Ironically, the purge of excess rigs and bankruptcy restructurings are precisely what makes offshore rigs, and particularly Noble Corporation, a compelling investment right now. Many of the players in this space have reemerged from bankruptcy procedures with significantly lower debt loads. That translates to lower interest expenses and better cash flow. With fewer rigs able to take on new work, the market for rigs is demonstrably tighter today. A tighter market means rig companies can command better day rates when leasing to producers. 

For example, Noble reported in its most recent fleet status report that it agreed to a contract extension for one of its most advanced rigs with an estimated rate of $422,500 per day. By comparison, the current contract rate for that rig is $295,000 per day.

Analysts at Rystad Energy project 2023 will have the most offshore project approvals in over a decade at a time when the market for rigs is tightening and there aren't a lot of new rigs under construction. With much of Noble's fleet set to roll off existing contracts in 2023, it could be poised to see huge dayrate gains for much of its fleet. With few capital spending plans and few debt obligations, management projects it will be able to generate considerable free cash flow over the next few years. 

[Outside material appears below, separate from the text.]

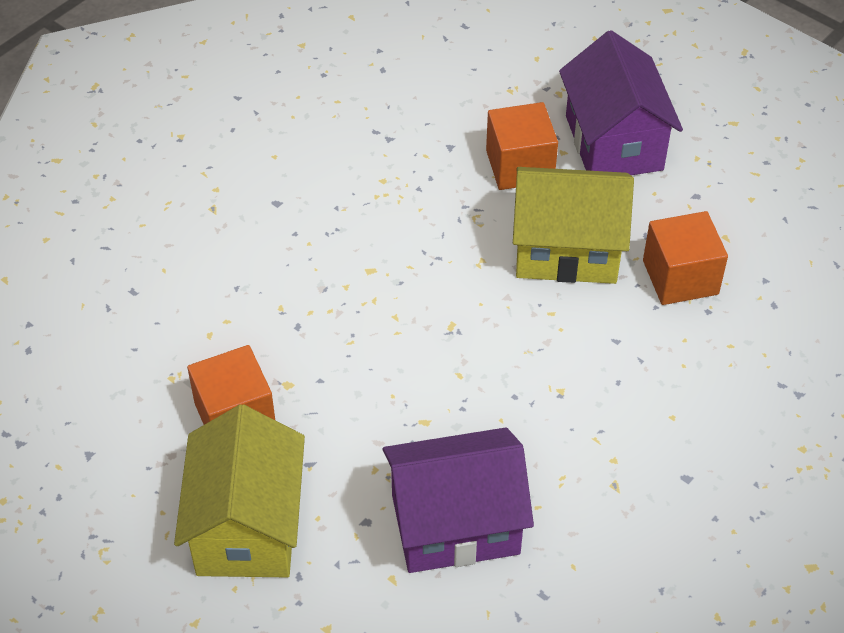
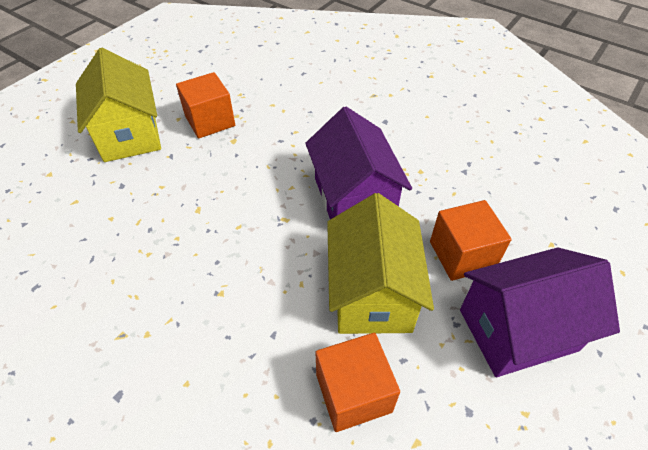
camera: 85 degrees right, 0 degrees up
yellow house [174,404,305,577] -> yellow house turned 75 degrees clockwise [76,48,161,162]
purple house [382,427,534,573] -> purple house moved to [305,106,412,219]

Two under-the-radar energy buys

Equinor and Noble aren't typically the companies that come to mind when considering energy stocks. But both companies are taking advantage of unique situations to position themselves incredibly well for the future. What's more, both companies appear to be reasonably valued considering the rate at which they are generating free cash flow. If you are looking for two energy stocks to diversify your portfolio, these two should be at the top of the list right now.